Monday, October 31, 2011

Theater Thoughts: Making it Better

I haven't posted an update about the theater in quite some time. We have been enjoying our home theater with both new and old titles. The Roku has provided us with access to the Netflix streaming library, and we have been watching TV shows as well as movies. But I still feel like the room is only about 90% done. There are a handful of nagging little things that can make the space even better, and I obsess about these changes constantly

One item that has been on my list since we first started using the theater is automated lighting. I already know exactly what equipment I will buy and how I want it to operate. It is just a matter of making the purchases, installing the hardware, and enhancing the automation system. The remote will have a "start" or "warm up" button which will bring the lights up and turn on the disc changer (since it takes a terribly long time to start up). Once someone selects a movie and presses "play" the lights will be dimmed down very low as the other pieces of equipment are turned on and the appropriate disc is loaded. This will give a chance for the audience to settle in. The automation system can sense when the disc starts playing, and it will be set to turn the lights off completely when that happens. Originally I wanted the system to detect when the last chapter begins playing (in nearly every movie this is where the credits start) and bring the lights up to low. Although the automation knows what chapter is currently playing, it doesn't know how many chapter are in the current title. So unfortunately I won't be able to implement this last step unless I manually put chapter counts in the movie database. Still, having the lights automatically dim and turn off at the beginning of the movie will add a nice touch.

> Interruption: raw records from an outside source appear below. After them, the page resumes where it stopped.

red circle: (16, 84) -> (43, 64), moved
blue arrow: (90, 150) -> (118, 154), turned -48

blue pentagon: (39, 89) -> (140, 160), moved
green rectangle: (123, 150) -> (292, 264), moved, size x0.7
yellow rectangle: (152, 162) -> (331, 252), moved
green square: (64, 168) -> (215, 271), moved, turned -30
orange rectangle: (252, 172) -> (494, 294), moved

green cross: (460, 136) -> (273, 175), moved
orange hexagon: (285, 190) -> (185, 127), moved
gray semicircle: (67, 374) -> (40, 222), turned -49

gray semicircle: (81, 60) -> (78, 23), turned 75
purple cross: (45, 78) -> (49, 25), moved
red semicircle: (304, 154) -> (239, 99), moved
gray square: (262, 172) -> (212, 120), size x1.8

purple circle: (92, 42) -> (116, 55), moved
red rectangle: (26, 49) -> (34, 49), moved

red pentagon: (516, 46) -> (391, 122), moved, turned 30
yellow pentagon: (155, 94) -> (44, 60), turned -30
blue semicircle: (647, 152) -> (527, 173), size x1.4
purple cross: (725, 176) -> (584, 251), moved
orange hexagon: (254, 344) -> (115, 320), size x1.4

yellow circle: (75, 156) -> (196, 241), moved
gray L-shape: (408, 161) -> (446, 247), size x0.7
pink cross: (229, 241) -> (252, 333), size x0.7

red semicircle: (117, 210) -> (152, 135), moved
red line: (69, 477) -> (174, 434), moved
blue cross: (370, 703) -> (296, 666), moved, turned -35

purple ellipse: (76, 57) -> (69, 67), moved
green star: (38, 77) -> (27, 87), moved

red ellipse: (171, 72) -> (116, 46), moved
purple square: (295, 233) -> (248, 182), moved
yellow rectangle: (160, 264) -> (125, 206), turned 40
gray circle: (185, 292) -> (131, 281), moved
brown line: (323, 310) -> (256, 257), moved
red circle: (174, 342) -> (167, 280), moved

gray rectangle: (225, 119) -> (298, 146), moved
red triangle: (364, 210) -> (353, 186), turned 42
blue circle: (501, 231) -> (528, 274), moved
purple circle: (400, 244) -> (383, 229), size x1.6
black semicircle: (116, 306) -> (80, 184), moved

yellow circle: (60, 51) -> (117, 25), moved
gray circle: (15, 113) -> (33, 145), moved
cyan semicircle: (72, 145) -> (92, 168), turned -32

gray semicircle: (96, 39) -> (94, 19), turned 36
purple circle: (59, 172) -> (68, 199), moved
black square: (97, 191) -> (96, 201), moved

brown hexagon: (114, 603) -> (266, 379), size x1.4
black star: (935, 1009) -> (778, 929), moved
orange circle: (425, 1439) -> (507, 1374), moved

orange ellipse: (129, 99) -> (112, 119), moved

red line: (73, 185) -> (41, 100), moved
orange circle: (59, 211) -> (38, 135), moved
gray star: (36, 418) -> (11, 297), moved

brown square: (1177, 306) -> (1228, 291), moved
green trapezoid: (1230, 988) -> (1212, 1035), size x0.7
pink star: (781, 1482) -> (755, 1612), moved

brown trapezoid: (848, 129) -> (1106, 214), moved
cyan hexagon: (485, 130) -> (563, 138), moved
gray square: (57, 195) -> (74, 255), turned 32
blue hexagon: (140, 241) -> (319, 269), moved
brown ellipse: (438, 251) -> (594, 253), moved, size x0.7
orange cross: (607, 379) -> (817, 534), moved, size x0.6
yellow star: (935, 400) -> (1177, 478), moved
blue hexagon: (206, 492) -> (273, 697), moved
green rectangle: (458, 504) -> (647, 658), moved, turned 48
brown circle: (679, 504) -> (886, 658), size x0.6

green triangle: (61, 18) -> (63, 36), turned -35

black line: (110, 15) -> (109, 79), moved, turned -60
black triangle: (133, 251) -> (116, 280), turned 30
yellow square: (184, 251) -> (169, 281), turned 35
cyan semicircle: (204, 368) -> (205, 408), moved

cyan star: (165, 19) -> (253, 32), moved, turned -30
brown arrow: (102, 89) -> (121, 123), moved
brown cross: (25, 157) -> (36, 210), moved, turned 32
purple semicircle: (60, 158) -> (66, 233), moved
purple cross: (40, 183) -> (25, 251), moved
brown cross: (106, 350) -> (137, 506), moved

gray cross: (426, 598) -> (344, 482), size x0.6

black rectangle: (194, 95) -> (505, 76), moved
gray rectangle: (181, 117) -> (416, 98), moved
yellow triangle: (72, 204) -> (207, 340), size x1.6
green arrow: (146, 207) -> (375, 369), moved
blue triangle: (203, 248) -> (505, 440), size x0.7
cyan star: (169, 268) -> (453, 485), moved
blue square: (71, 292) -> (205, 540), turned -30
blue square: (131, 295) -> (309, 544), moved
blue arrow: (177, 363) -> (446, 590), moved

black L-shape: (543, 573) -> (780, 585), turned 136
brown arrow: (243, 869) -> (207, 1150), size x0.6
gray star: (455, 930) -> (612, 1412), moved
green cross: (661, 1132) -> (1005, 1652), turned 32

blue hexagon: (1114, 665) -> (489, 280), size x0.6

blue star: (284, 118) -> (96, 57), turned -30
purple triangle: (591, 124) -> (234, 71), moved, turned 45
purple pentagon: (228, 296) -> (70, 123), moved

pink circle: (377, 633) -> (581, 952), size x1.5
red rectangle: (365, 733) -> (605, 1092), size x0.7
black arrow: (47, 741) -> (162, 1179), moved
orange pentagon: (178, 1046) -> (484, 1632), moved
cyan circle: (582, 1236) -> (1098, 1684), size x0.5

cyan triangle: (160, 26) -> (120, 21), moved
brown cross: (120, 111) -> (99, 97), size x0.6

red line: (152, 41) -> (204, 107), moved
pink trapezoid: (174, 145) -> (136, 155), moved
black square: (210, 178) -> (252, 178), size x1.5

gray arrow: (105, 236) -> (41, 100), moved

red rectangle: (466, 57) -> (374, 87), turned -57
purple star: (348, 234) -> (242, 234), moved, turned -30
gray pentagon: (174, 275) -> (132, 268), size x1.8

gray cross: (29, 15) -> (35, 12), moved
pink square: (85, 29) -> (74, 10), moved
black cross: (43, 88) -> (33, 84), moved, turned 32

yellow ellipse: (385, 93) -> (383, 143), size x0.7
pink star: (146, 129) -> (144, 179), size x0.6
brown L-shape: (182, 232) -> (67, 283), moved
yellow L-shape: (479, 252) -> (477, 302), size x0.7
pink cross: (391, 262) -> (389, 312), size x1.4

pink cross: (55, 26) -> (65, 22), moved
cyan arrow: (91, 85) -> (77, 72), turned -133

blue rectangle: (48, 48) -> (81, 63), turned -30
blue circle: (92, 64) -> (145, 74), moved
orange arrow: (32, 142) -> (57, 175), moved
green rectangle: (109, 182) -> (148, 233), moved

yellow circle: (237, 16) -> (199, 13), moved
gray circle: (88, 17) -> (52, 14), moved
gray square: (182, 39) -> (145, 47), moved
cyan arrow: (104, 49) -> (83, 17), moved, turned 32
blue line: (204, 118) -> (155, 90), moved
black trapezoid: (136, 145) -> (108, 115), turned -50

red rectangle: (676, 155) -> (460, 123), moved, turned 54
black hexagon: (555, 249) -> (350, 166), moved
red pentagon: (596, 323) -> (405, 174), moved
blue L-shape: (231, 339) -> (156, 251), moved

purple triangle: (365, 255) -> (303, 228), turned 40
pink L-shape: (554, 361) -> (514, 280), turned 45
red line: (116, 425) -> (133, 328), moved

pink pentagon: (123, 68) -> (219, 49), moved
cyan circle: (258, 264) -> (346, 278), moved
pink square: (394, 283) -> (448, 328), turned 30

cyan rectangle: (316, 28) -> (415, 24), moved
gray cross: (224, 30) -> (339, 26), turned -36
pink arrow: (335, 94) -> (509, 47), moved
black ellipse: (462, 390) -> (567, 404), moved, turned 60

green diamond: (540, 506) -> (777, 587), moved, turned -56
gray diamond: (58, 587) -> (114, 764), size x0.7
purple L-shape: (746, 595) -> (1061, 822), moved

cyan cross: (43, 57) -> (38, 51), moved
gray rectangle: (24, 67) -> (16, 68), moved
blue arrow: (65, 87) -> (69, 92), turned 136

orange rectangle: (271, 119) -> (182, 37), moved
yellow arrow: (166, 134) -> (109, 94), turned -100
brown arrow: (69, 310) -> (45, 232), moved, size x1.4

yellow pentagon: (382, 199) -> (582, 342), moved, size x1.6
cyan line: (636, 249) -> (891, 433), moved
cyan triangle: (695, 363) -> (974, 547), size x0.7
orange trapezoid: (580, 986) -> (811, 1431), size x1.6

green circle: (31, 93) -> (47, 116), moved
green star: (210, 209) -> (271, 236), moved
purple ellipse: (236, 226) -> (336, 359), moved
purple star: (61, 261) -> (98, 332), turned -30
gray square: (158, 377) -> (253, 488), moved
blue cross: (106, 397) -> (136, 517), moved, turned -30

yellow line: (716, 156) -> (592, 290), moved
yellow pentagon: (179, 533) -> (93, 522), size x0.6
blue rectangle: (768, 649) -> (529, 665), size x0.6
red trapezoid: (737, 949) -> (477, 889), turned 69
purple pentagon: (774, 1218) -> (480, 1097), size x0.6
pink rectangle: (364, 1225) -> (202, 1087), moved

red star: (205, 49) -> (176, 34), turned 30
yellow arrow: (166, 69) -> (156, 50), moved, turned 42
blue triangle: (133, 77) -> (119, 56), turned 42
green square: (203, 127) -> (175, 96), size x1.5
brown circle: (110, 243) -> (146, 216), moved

With the old DVD player I relied on a video processor in my receiver to upscale the 480 lines of resolution to the 1080 lines expected by the projector. One of the reasons I bought the Integra receiver was the reputation of its video processing, which is handled by a Reon chip. Now that I have a blu-ray changer, DVDs still need upscaling but blu-rays don't. Unfortunately, the changer itself is very ambitious about doing its own upscaling. By the time the signal reaches the receiver it is already 1080 lines. I have found no way to turn this feature off without ruining the quality of blu-rays at the same time. I have given this problem a great deal of thought, and gone through a number of possibilities, but I still have not found a solution with my existing equipment.

Another problem with the video quality is the limitations of the projector, a Panasonic AE-3000. Since I use a cinemascope screen, the system must project movies with a 1.78:1 ratio differently than those with a 2.35:1 (or 2.40:1) ratio. For the latter, the image must be wide enough to fill the width of the screen. But if I used the same settings for taller movies (1.78:1) then the image would spill over the top and bottom of the screen. The AE-3000 is capable of remembering multiple zoom and focus settings and it can automatically change between these two formats, provided that the projector is mounted low enough. Unfortunately in my theater if I mounted the projector low enough it would be directly over the heads of the second row. So it is too high to take full advantage of the projector's automatic zoom capabilities. When it rezooms part of the image literally moves off the screen. So I have had to compromise for 1.78:1 movies by changing the aspect ratio on the projector to a setting that electronically shrinks the image. The automation system takes care of this, but an aspect ratio change cannot always be done reliably, and sometimes the projector ends up with the wrong setting. I could attempt to solve this problem by replacing my projector mount with a longer one. This may impact the experience in the second row, but we rarely use that row anyway. I have also considered building a shelf on the back wall for the projector. This would help with the second row experience, but it would also require that I run new power and HDMI lines.

I believe that both of these problemsthe changer's overzealous upscaling and the projector's unfortunate placementcan be overcome with an external video processor. So now I am considering my options. I don't want to spend a large sum of money, but these processors tend to be expensive. I am currently looking at used Lumagen processors. They have the ability to trick the changer in to using a lower resolution. They can zoom and crop to arbitrary sizes. Best of all, they can be controlled remotely by my automation system. It would know if it is about to play a DVD or a blu-ray, and it would be able to tell the Lumagen to set the input size accordingly. The changer would see the setting and match its output to it, so I'm pretty certain that I can get the changer to stop using its internal scaler on DVDs. For the 1.78:1 problem I still won't be able to use the full resolution of the projector, but I will be able to use more of it, the automation system would be able to make the change reliably, and the Lumagen would do a far better job of rescaling than the projector can.

There are always new idea to incorporate in to the theater. During the winter months we keep the thermostat in the basement set low to conserve energy. I recently found a reasonably priced thermostat with a wireless ethernet interface that can be controlled by my automation system. Imagine if the "warm up" button also changed the thermostat setting (giving the phrase a much more literal meaning). It would be great to go downstairs to a warm theater. The system would also remember to set the temperature lower when the theater is turned "off", which is something that we usually seem to forget.